No 'site' da Casa da Música, António Jorge Pacheco afirma que a Orquestra Sinfónica, o Remix Ensemble e o Coro "estarão focados numa renovada perspetiva 'beethoveniana'", e dá como exemplo "um festival que dará a conhecer obras contemporâneas escritas a partir de originais de Beethoven", e que tem como centro obras como "o Triplo Concerto, a Quinta e a Nona Sinfonias e a Fantasia Coral" do compositor alemão.
Beethoven nasceu em Bona, em dezembro de 1770. Teve as primeiras lições com o pai, que procurava nele um prodígio do piano, descobriu a tradição musical alemã, foi organista assistente da corte, violetista na ópera da cidade, e acabou por se fixar em Viena, no início da década de 1790.
Músico independente, sem lugar fixo, contrariando a tendência da época, sobreviveu de lições e encomendas, embora tivesse tido protetores e amigos entre a burguesia e a nobreza. Foi, porém, a surdez que constituiu o seu drama.
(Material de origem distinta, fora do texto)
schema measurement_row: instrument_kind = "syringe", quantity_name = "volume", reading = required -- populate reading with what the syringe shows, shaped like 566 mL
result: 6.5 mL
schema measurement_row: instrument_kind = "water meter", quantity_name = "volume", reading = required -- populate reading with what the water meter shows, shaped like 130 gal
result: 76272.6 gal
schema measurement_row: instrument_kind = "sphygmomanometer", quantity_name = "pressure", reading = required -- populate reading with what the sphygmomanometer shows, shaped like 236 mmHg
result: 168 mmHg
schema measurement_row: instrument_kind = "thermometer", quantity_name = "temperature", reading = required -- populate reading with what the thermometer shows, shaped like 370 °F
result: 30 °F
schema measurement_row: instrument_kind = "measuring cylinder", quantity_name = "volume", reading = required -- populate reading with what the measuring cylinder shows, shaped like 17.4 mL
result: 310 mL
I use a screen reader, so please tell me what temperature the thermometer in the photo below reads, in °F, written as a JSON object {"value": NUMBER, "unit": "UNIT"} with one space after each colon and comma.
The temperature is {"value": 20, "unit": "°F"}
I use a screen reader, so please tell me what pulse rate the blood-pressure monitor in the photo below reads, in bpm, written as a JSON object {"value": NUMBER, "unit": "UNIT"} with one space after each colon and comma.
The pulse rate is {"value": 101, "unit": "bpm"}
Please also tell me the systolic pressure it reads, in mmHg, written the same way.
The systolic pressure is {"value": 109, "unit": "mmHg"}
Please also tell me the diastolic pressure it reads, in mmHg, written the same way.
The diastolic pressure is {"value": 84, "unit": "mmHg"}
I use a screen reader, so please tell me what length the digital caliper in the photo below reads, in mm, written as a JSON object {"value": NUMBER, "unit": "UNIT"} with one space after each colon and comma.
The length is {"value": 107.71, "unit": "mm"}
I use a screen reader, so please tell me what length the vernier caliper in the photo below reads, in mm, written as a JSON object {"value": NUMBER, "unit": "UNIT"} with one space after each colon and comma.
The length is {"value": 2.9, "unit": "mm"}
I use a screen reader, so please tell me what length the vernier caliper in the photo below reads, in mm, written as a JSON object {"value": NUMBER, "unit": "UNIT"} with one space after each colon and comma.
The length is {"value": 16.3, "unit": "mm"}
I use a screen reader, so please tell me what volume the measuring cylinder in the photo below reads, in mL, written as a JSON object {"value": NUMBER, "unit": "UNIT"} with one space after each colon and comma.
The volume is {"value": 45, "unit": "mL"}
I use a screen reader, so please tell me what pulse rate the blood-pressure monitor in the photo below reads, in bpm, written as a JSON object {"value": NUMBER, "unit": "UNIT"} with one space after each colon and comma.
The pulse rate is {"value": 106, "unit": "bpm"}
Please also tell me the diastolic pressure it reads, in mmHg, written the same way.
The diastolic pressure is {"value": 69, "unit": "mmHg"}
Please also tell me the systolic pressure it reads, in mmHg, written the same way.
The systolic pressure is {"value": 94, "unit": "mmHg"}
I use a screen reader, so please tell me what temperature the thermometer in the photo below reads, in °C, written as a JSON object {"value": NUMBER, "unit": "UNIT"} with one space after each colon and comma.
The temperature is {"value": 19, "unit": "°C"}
"Como me seria possível revelar a debilidade de um sentido que, em mim, deveria ser mais perfeito do que nos demais?", escreveu na carta aos irmãos, datada de 6 de outubro de 1802, conhecida como 'Testamento de Heiligenstadt'. "Se [a morte] chega antes que tenha tido tempo de desenvolver todas as minhas capacidades, apesar do meu destino, então chegará demasiado cedo", acrescentou.
Nas duas décadas que se seguiram, a um mundo que passa a apreender em silêncio, Beethoven sobrepôs um pensamento musical cada vez mais forte, como destacou François-René Tranchefort, no 'Guia da Música Sinfónica'.
Até à morte, em 26 de março de 1827, e na completa surdez, "desenvolveu, transfigurou, provocou a rutura, a viragem da História, a passagem a uma nova era, (...) a algo extraordinariamente novo, que tomou forma em música, e apenas possível na lógica de um pensamento livre".